■ **Document images with source code**
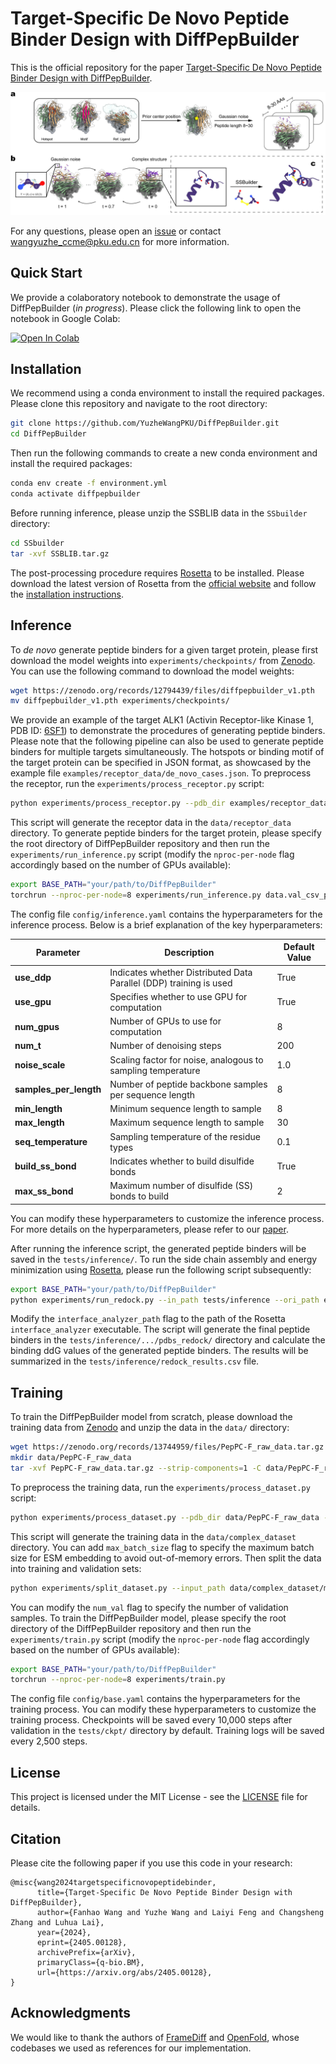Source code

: # Target-Specific De Novo Peptide Binder Design with DiffPepBuilder

This is the official repository for the paper [Target-Specific De Novo Peptide Binder Design with DiffPepBuilder](https://arxiv.org/abs/2405.00128).

![plot](dpb_model.jpg)

For any questions, please open an [issue](https://github.com/YuzheWangPKU/DiffPepBuilder/issues) or contact wangyuzhe_ccme@pku.edu.cn for more information.

## Quick Start
We provide a colaboratory notebook to demonstrate the usage of DiffPepBuilder (*in progress*). Please click the following link to open the notebook in Google Colab:

[![Open In Colab](https://colab.research.google.com/assets/colab-badge.svg)](https://colab.research.google.com/github/YuzheWangPKU/DiffPepBuilder/blob/main/examples/DiffPepBuilder_demo.ipynb)

## Installation
We recommend using a conda environment to install the required packages. Please clone this repository and navigate to the root directory:
    
```bash
git clone https://github.com/YuzheWangPKU/DiffPepBuilder.git
cd DiffPepBuilder
```

Then run the following commands to create a new conda environment and install the required packages:

```bash
conda env create -f environment.yml
conda activate diffpepbuilder
```

Before running inference, please unzip the SSBLIB data in the `SSbuilder` directory:

```bash
cd SSbuilder
tar -xvf SSBLIB.tar.gz
```

The post-processing procedure requires [Rosetta](https://rosettacommons.org/software/) to be installed. Please download the latest version of Rosetta from the [official website](https://rosettacommons.org/download/) and follow the [installation instructions](https://docs.rosettacommons.org/docs/latest/getting_started/Getting-Started).

## Inference
To *de novo* generate peptide binders for a given target protein, please first download the model weights into `experiments/checkpoints/` from [Zenodo](https://zenodo.org/records/12794439). You can use the following command to download the model weights:

```bash
wget https://zenodo.org/records/12794439/files/diffpepbuilder_v1.pth
mv diffpepbuilder_v1.pth experiments/checkpoints/
```

We provide an example of the target ALK1 (Activin Receptor-like Kinase 1, PDB ID: [6SF1](https://www.rcsb.org/structure/6SF1)) to demonstrate the procedures of generating peptide binders. Please note that the following pipeline can also be used to generate peptide binders for multiple targets simultaneously. The hotspots or binding motif of the target protein can be specified in JSON format, as showcased by the example file `examples/receptor_data/de_novo_cases.json`. To preprocess the receptor, run the `experiments/process_receptor.py` script:

```bash
python experiments/process_receptor.py --pdb_dir examples/receptor_data --write_dir data/receptor_data --peptide_info_path examples/receptor_data/de_novo_cases.json
```

This script will generate the receptor data in the `data/receptor_data` directory. To generate peptide binders for the target protein, please specify the root directory of DiffPepBuilder repository and then run the `experiments/run_inference.py` script (modify the `nproc-per-node` flag accordingly based on the number of GPUs available):

```bash
export BASE_PATH="your/path/to/DiffPepBuilder"
torchrun --nproc-per-node=8 experiments/run_inference.py data.val_csv_path=data/receptor_data/metadata_test.csv
```

The config file `config/inference.yaml` contains the hyperparameters for the inference process. Below is a brief explanation of the key hyperparameters:

| Parameter            | Description                                                                         | Default Value |
|----------------------|-------------------------------------------------------------------------------------|---------------|
| **use_ddp**          | Indicates whether Distributed Data Parallel (DDP) training is used                  | True          |
| **use_gpu**          | Specifies whether to use GPU for computation                                        | True          |
| **num_gpus**         | Number of GPUs to use for computation                                               | 8             |
| **num_t**            | Number of denoising steps                                                           | 200           |
| **noise_scale**      | Scaling factor for noise, analogous to sampling temperature                         | 1.0           |
| **samples_per_length** | Number of peptide backbone samples per sequence length                              | 8           |
| **min_length**       | Minimum sequence length to sample                                                   | 8             |
| **max_length**       | Maximum sequence length to sample                                                   | 30            |
| **seq_temperature**  | Sampling temperature of the residue types                                                                | 0.1           |
| **build_ss_bond**    | Indicates whether to build disulfide bonds                                          | True          |
| **max_ss_bond**      | Maximum number of disulfide (SS) bonds to build                                     | 2             |

You can modify these hyperparameters to customize the inference process. For more details on the hyperparameters, please refer to our [paper](https://arxiv.org/abs/2405.00128). 

After running the inference script, the generated peptide binders will be saved in the `tests/inference/`. To run the side chain assembly and energy minimization using [Rosetta](https://rosettacommons.org/software/), please run the following script subsequently:

```bash
export BASE_PATH="your/path/to/DiffPepBuilder"
python experiments/run_redock.py --in_path tests/inference --ori_path examples/receptor_data --interface_analyzer_path your/path/to/rosetta/main/source/bin/rosetta_scripts.static.linuxgccrelease
```

Modify the `interface_analyzer_path` flag to the path of the Rosetta `interface_analyzer` executable. The script will generate the final peptide binders in the `tests/inference/.../pdbs_redock/` directory and calculate the binding ddG values of the generated peptide binders. The results will be summarized in the `tests/inference/redock_results.csv` file.

## Training
To train the DiffPepBuilder model from scratch, please download the training data from [Zenodo](https://zenodo.org/records/13744959) and unzip the data in the `data/` directory:

```bash
wget https://zenodo.org/records/13744959/files/PepPC-F_raw_data.tar.gz
mkdir data/PepPC-F_raw_data
tar -xvf PepPC-F_raw_data.tar.gz --strip-components=1 -C data/PepPC-F_raw_data
```

To preprocess the training data, run the `experiments/process_dataset.py` script:

```bash
python experiments/process_dataset.py --pdb_dir data/PepPC-F_raw_data --write_dir data/complex_dataset
```

This script will generate the training data in the `data/complex_dataset` directory. You can add `max_batch_size` flag to specify the maximum batch size for ESM embedding to avoid out-of-memory errors. Then split the data into training and validation sets:

```bash
python experiments/split_dataset.py --input_path data/complex_dataset/metadata.csv --output_path data/complex_dataset --num_val 200
```

You can modify the `num_val` flag to specify the number of validation samples. To train the DiffPepBuilder model, please specify the root directory of the DiffPepBuilder repository and then run the `experiments/train.py` script (modify the `nproc-per-node` flag accordingly based on the number of GPUs available):

```bash
export BASE_PATH="your/path/to/DiffPepBuilder"
torchrun --nproc-per-node=8 experiments/train.py
```

The config file `config/base.yaml` contains the hyperparameters for the training process. You can modify these hyperparameters to customize the training process. Checkpoints will be saved every 10,000 steps after validation in the `tests/ckpt/` directory by default. Training logs will be saved every 2,500 steps.

## License
This project is licensed under the MIT License - see the [LICENSE](LICENSE) file for details.

## Citation
Please cite the following paper if you use this code in your research:
```
@misc{wang2024targetspecificnovopeptidebinder,
      title={Target-Specific De Novo Peptide Binder Design with DiffPepBuilder}, 
      author={Fanhao Wang and Yuzhe Wang and Laiyi Feng and Changsheng Zhang and Luhua Lai},
      year={2024},
      eprint={2405.00128},
      archivePrefix={arXiv},
      primaryClass={q-bio.BM},
      url={https://arxiv.org/abs/2405.00128}, 
}
```

## Acknowledgments
We would like to thank the authors of [FrameDiff](https://github.com/jasonkyuyim/se3_diffusion) and [OpenFold](https://github.com/aqlaboratory/openfold), whose codebases we used as references for our implementation.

■ **What is required**
Check each line of the records above for "clone", and copy those that have it.

■ **The answer**
We recommend using a conda environment to install the required packages. Please clone this repository and navigate to the root directory:
git clone https://github.com/YuzheWangPKU/DiffPepBuilder.git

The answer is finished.